**Assigned task**
The records that follow are to be reproduced verbatim.

**Dataset entries**
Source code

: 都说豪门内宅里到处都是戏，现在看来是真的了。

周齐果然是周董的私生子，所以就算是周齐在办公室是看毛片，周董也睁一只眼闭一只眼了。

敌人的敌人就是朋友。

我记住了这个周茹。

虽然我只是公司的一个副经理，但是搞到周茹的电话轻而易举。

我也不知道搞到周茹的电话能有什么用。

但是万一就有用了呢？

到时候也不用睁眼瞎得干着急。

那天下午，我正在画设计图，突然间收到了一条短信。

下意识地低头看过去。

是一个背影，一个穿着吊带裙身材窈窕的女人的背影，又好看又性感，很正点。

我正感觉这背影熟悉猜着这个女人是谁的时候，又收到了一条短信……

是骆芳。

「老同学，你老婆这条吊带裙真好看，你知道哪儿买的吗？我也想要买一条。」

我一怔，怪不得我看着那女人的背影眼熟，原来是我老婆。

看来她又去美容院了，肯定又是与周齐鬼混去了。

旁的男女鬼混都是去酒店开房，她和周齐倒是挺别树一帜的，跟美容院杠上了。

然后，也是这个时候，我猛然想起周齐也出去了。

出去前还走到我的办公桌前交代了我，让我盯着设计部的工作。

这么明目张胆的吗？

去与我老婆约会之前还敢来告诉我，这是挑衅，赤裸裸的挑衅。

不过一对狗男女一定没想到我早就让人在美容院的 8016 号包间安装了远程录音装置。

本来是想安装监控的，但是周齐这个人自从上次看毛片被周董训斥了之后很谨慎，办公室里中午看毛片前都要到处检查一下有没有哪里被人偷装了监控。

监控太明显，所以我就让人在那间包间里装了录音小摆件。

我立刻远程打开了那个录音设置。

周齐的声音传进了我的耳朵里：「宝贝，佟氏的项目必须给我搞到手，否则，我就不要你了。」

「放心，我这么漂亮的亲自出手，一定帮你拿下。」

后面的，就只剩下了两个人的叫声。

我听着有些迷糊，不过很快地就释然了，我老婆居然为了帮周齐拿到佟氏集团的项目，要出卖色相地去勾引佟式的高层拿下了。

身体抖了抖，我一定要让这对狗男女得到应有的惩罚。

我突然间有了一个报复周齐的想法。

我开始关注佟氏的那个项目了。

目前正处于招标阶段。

**Exercise output**
Source code

: 都说豪门内宅里到处都是戏，现在看来是真的了。

周齐果然是周董的私生子，所以就算是周齐在办公室是看毛片，周董也睁一只眼闭一只眼了。

敌人的敌人就是朋友。

我记住了这个周茹。

虽然我只是公司的一个副经理，但是搞到周茹的电话轻而易举。

我也不知道搞到周茹的电话能有什么用。

但是万一就有用了呢？

到时候也不用睁眼瞎得干着急。

那天下午，我正在画设计图，突然间收到了一条短信。

下意识地低头看过去。

是一个背影，一个穿着吊带裙身材窈窕的女人的背影，又好看又性感，很正点。

我正感觉这背影熟悉猜着这个女人是谁的时候，又收到了一条短信……

是骆芳。

「老同学，你老婆这条吊带裙真好看，你知道哪儿买的吗？我也想要买一条。」

我一怔，怪不得我看着那女人的背影眼熟，原来是我老婆。

看来她又去美容院了，肯定又是与周齐鬼混去了。

旁的男女鬼混都是去酒店开房，她和周齐倒是挺别树一帜的，跟美容院杠上了。

然后，也是这个时候，我猛然想起周齐也出去了。

出去前还走到我的办公桌前交代了我，让我盯着设计部的工作。

这么明目张胆的吗？

去与我老婆约会之前还敢来告诉我，这是挑衅，赤裸裸的挑衅。

不过一对狗男女一定没想到我早就让人在美容院的 8016 号包间安装了远程录音装置。

本来是想安装监控的，但是周齐这个人自从上次看毛片被周董训斥了之后很谨慎，办公室里中午看毛片前都要到处检查一下有没有哪里被人偷装了监控。

监控太明显，所以我就让人在那间包间里装了录音小摆件。

我立刻远程打开了那个录音设置。

周齐的声音传进了我的耳朵里：「宝贝，佟氏的项目必须给我搞到手，否则，我就不要你了。」

「放心，我这么漂亮的亲自出手，一定帮你拿下。」

后面的，就只剩下了两个人的叫声。

我听着有些迷糊，不过很快地就释然了，我老婆居然为了帮周齐拿到佟氏集团的项目，要出卖色相地去勾引佟式的高层拿下了。

身体抖了抖，我一定要让这对狗男女得到应有的惩罚。

我突然间有了一个报复周齐的想法。

我开始关注佟氏的那个项目了。

目前正处于招标阶段。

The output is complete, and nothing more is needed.